Following on from my previous post on Viking Doodles, another meeting provided yet another opportunity to try out different stick figures inspired by my imagination and various Viking-period artefacts and Norse mythological characters.
First, I attempted to give a hilltop view over a fictional Viking-period cemetery in Scandinavia. This gave me a chance to muse about the ephemeral traces of things we often don’t find or think about including fence lines, vegetation, tracks and gates, as well as a range of markers and monuments.
I’ve decided to include far older mounds and have some of these divided off from more recent graves, perhaps because they are ‘respected’ but also feared. I wanted to include multiple roads approaching, and different groups of mourners assembling at the burial ground in procession, with animals as a mode of transportation but also as participants/victims in the funerary rituals. I also include a stock enclosure: some of these animals will join the dead on the funeral pyres, others might be slaughtered for consumption at the funeral feast.
A hall is nearby and the focus of the feasting (I realise I cropped this off on the left).
Different crowds hint at the social differentiation among those attending; some slaves, some family members, some from neighbouring farms, others from farther afield.
At the approaches to the burial ground, I put up flag-poles: do they commemorate the social groups whose remains are honoured? Or are they like prayer flags?
Within the cemetery, there is the funeral pyre with a canopy: we hardly ever represent pyres with coverings, but this would make them look more like dwellings and in practical terms it would cover the pyre from rain water: there are plenty of ethnographic precedents for such arrangements.
In terms of monuments, I put in a real mixture: mounds and stone settings of different shapes, some with wooden posts and others with standing stones. Maybe some are carved and this are rune-stones?
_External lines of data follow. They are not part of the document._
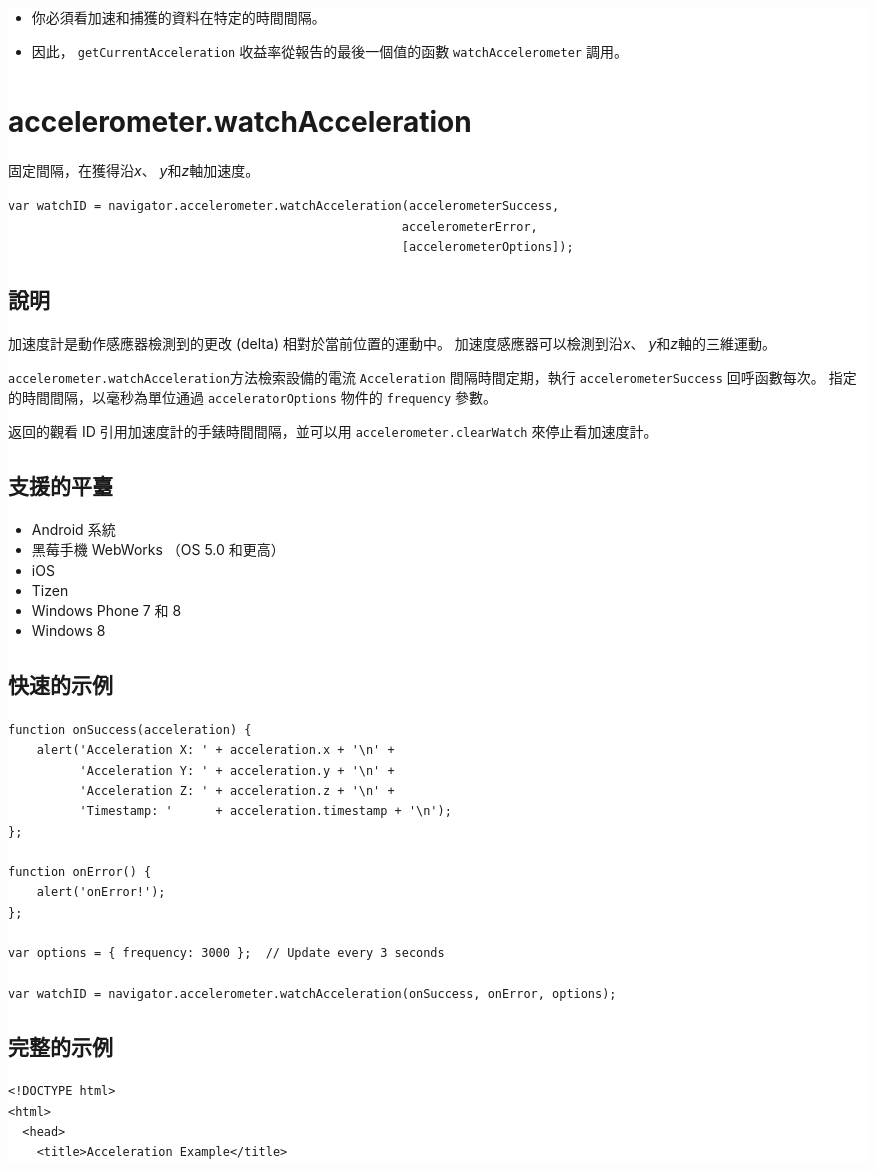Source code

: *   你必須看加速和捕獲的資料在特定的時間間隔。

*   因此， `getCurrentAcceleration` 收益率從報告的最後一個值的函數 `watchAccelerometer` 調用。


# accelerometer.watchAcceleration

固定間隔，在獲得沿*x*、 *y*和*z*軸加速度。

    var watchID = navigator.accelerometer.watchAcceleration(accelerometerSuccess,
                                                           accelerometerError,
                                                           [accelerometerOptions]);
    

## 說明

加速度計是動作感應器檢測到的更改 (delta) 相對於當前位置的運動中。 加速度感應器可以檢測到沿*x*、 *y*和*z*軸的三維運動。

`accelerometer.watchAcceleration`方法檢索設備的電流 `Acceleration` 間隔時間定期，執行 `accelerometerSuccess` 回呼函數每次。 指定的時間間隔，以毫秒為單位通過 `acceleratorOptions` 物件的 `frequency` 參數。

返回的觀看 ID 引用加速度計的手錶時間間隔，並可以用 `accelerometer.clearWatch` 來停止看加速度計。

## 支援的平臺

*   Android 系統
*   黑莓手機 WebWorks （OS 5.0 和更高）
*   iOS
*   Tizen
*   Windows Phone 7 和 8
*   Windows 8

## 快速的示例

    function onSuccess(acceleration) {
        alert('Acceleration X: ' + acceleration.x + '\n' +
              'Acceleration Y: ' + acceleration.y + '\n' +
              'Acceleration Z: ' + acceleration.z + '\n' +
              'Timestamp: '      + acceleration.timestamp + '\n');
    };
    
    function onError() {
        alert('onError!');
    };
    
    var options = { frequency: 3000 };  // Update every 3 seconds
    
    var watchID = navigator.accelerometer.watchAcceleration(onSuccess, onError, options);
    

## 完整的示例

    <!DOCTYPE html>
    <html>
      <head>
        <title>Acceleration Example</title>
    

 [1]: http://msdn.microsoft.com/en-us/library/ff769509%28v=vs.92%29.aspx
Second, I created another procession of Viking-period characters. A bit like the Oseberg Tapestry, I tried to give a flavour of a procession. Cattle and a horse-drawn cart are pictured above. Riders in ceremonial headgear come next. Then there are ‘valkyries’/aristocratic females proffering horns, but the front one is bored and has decided to drink from it herself. Then there is a more informal and festive mood with characters dancing with weapons and preparing a meal. Children brandish weapons as do adults. A kid rides sheep followed by a pig, unquestionably a representation of archaic cultic significance! A boat is being built. Below, are the infirm and old, geese and ducks, with eagles flying above: perhaps this scene relates to dying and death?
At the bottom are the most demonstrably mythological characters. There’s Odin on Sleipnir, Thor (without Mjolnir) and Sif being driven by Tanngrisnir and Tanngnjostr, and Volundr in his smithy and a god fighting a giant.
Again, horns of all kinds are deliberately included and juxtaposed.